The different manufacturing techniques is discussed in chapter 2. Woven prepreg is suited to complex shape parts and can conform to double curvature shapes by shearing as the weave allows tows to change angle as the surface area to be covered changes. Unidirectional materials provide much higher stiffness structures since the fibres can be closely aligned to principal loads and there is no weave undulations of the tow path. However they can only conform to shapes with non-complex curvature since large pieces cannot change their coverage area without splitting or folding. Woven prepregs also allow much faster lay-up onto tool surfaces by manual techniques. Unidirectional tapes can however be laminated by a gantry or robot arm since they are plied in aligned strips rather than large floppy sheets.

Sheet Moulding Compounds

These materials were developed for high production rate, typically from 20 000 to 100 000 parts per year per mould tool. They are supplied in a similar form to prepreg as sticky sheet, between plastic films and stored in a freezer. In place of continuous fibres and low resin content, moulding compounds are a mixture of chopped short glass or carbon fibre, usually between 15 and 50mm in length with polyester, vinyl ester of epoxy resin. The PE and VE resins have fillers added to raise the viscosity and reduce overall curing shrinkage to improve surface finish. The fibres are distributed at random, but 2D orientations to provide near isotropic mechanical performance in plane. The resin is usually added to around 60-75% by volume for glass SMC and so mechanical performance is low, thereby restricting their use to non-life critical structures such as car bodies, shower trays and enclosures.
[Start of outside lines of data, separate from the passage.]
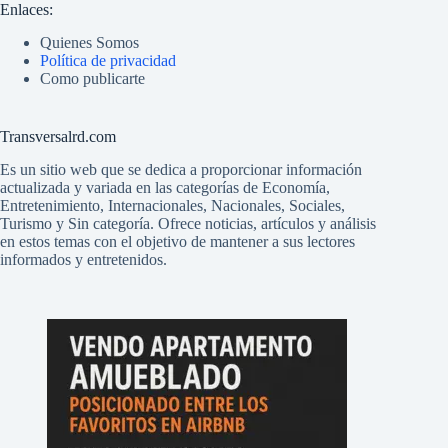
Enlaces:
Quienes Somos
Política de privacidad
Como publicarte
Transversalrd.com
Es un sitio web que se dedica a proporcionar información
actualizada y variada en las categorías de Economía,
Entretenimiento, Internacionales, Nacionales, Sociales,
Turismo y Sin categoría. Ofrece noticias, artículos y análisis
en estos temas con el objetivo de mantener a sus lectores
informados y entretenidos.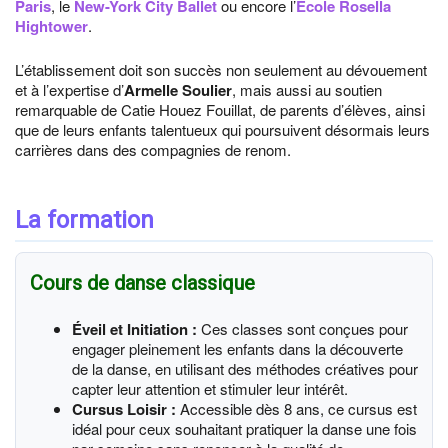
Paris
, le
New-York City Ballet
ou encore l’
École Rosella
Hightower
.
L’établissement doit son succès non seulement au dévouement
et à l’expertise d’
Armelle Soulier
, mais aussi au soutien
remarquable de Catie Houez Fouillat, de parents d’élèves, ainsi
que de leurs enfants talentueux qui poursuivent désormais leurs
carrières dans des compagnies de renom.
La formation
Cours de danse classique
Éveil et Initiation :
Ces classes sont conçues pour
engager pleinement les enfants dans la découverte
de la danse, en utilisant des méthodes créatives pour
capter leur attention et stimuler leur intérêt.
Cursus Loisir :
Accessible dès 8 ans, ce cursus est
idéal pour ceux souhaitant pratiquer la danse une fois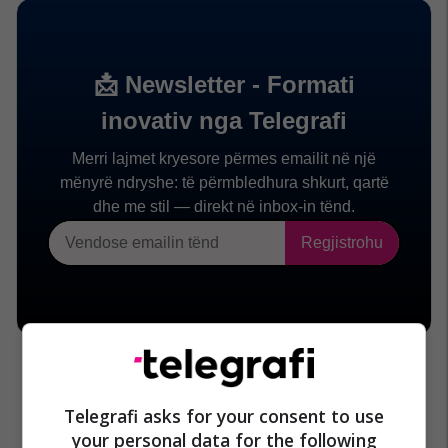
Telegrafi asks for your consent to use
your personal data for the following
SMC Manufacture and Material

1953 GM Corvette - complete body 2010 Lotus Evora – Door skins and boot lid

House meter enclosure

For carbon SMC there are two types, one using chopped fibre tows, termed SMC and the other using chopped unidirectional prepregs. The latter type usually avoid the term SMC, using marketing names instead such as Hexcel Composites HexMc. Both types of carbon moulding compound use a higher fibre content of up to 58% (FvF) which provides much higher mechanical properties than glass SMC. The chopped prepreg types offer high strength as well as stiffness.

Their curing times are very low, around 1 minute per mm thickness which suits hot press moulding. As well as high rate curing the other main attribute is being formable to very complex shapes by simple robotic tool loading. Since the fibres are short, the pressure from the closing tool cavity forces the materials into very complex shapes and the press closing pressure usually reaches 100 Bar to allow void free precise tolerance parts to be produced without any manual intervention.

The main downside is strength variability caused by fibre flow patterns. This variability results in lower materials design allowable values, reducing the level of weight saving compared to fabric or prepreg material composite structures.